The operating profit of Harmony, which is a geographically diversified producer with assets in South Africa, Papua New Guinea and Australia, was up 61% at R16-billion on 11% lower but in-line underground recovered grade of 5.72 g/t. Basic earnings per share were up 24% at 1 563c.
Harmony's portfolio is underpinned by 136-million ounces in mineral resources and about 37-million ounces of mineral reserves providing scale, longevity and optionality.
"Gold remains our core, while copper is our strategic growth lever," Nel explained.
Harmony plans to bring 100 000 t of copper online a year from Australia within the next few to five years.
"Guided by long life asset optimisation and disciplined capital allocation, we prioritise value over volume to build a more profitable and sustainable Harmony over the long term.
"We're not targeting a fixed copper-to-gold ratio. Our decisions are driven by fundamentals, economic value and reserve strength.
By financial year 2035, 40% of production may be copper from Eva and CSA, both in Australia, and from Wafi-Golpu in Papua New Guinea, "complementing our South African gold base and enhancing resilience and also margins. Operational fundamentals remain firmly intact, despite some short-term headwinds," Nel noted.

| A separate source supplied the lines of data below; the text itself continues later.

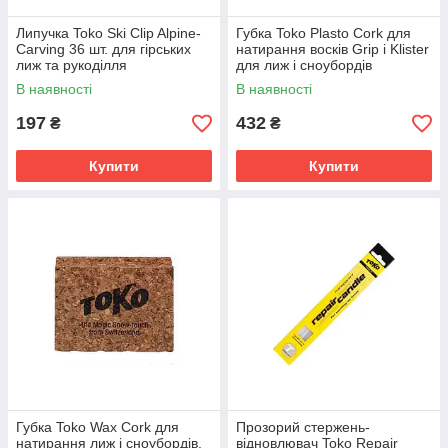
Липучка Toko Ski Clip Alpine-
Губка Toko Plasto Cork для
Carving 36 шт. для гірських
натирання восків Grip і Klister
лиж та рукоділля
для лиж і сноубордів
В наявності
В наявності
197
432
₴
₴
Купити
Купити
Губка Toko Wax Cork для
Прозорий стержень-
натирання лиж і сноубордів,
відновлювач Toko Repair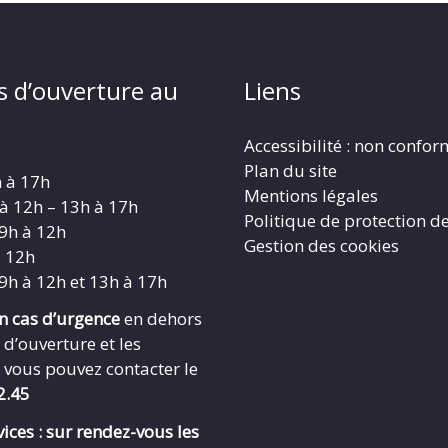
s d’ouverture au
Liens
Accessibilité : non confo
Plan du site
h à 17h
Mentions légales
 à 12h – 13h à 17h
Politique de protection d
 9h à 12h
Gestion des cookies
à 12h
 9h à 12h et 13h à 17h
en cas d’urgence
en dehors
 d’ouverture et les
 vous pouvez contacter le
2.45
ices : sur rendez-vous les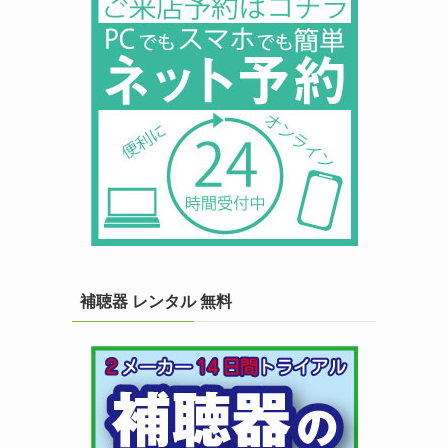
補聴器 レンタル 無料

The lower 724 000 oz of gold reported for the reporting period was impacted by an industry-wide cyanide shortage and lower plant recoveries in South Africa.

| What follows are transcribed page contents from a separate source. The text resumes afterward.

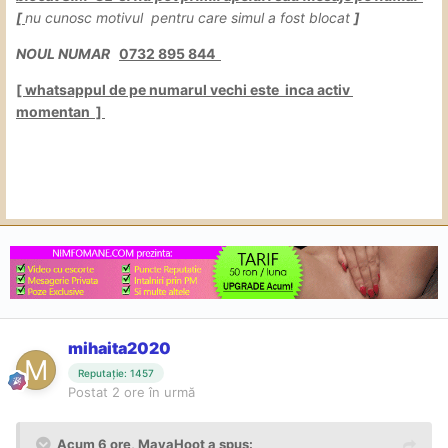
[
nu cunosc motivul pentru care simul a fost blocat
]
NOUL NUMAR
0732 895 844
[ whatsappul de pe numarul vechi este inca activ
momentan ]
mihaita2020
Reputație: 1457
Postat
2 ore în urmă
Acum 6 ore,
MayaHoot
a spus: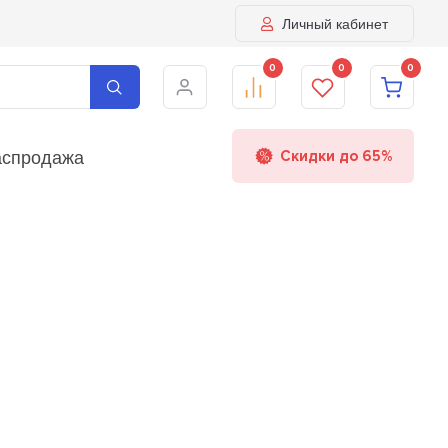
Личный кабинет
0
0
0
аспродажа
Скидки до 65%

Although underground recovered grades decreased by 11% to 5.7 g/t, face grades mined were in line with our plans, and plant recoveries have reportedly now also normalised.
Hidden Valley's production in Papua New Guinea was affected by a tectonic-related mill motor failure and gold shipping delays, which impacted the amount of gold sold during the period.
Group all-in sustaining cost rose to R1.18-million per kilogram, or $2 115/oz, owing to lower volumes and much higher royalties paid.
"I'm confident that we'll remain on track to meet full-year production cost and grade guidance. We're generating strong free cash flows. On the back of consistent strong operational and financial results, we've revised our dividend policy to reflect the higher base dividend and additional performance related payout. This means shareholders could receive up to 50% of net free cash as a dividend.
"Our interim dividend has more than doubled, rewarding our shareholders alongside our growth aspirations.
"Copper and gold are both intrinsically important to us, and Harmony is well positioned for growth," said Nel.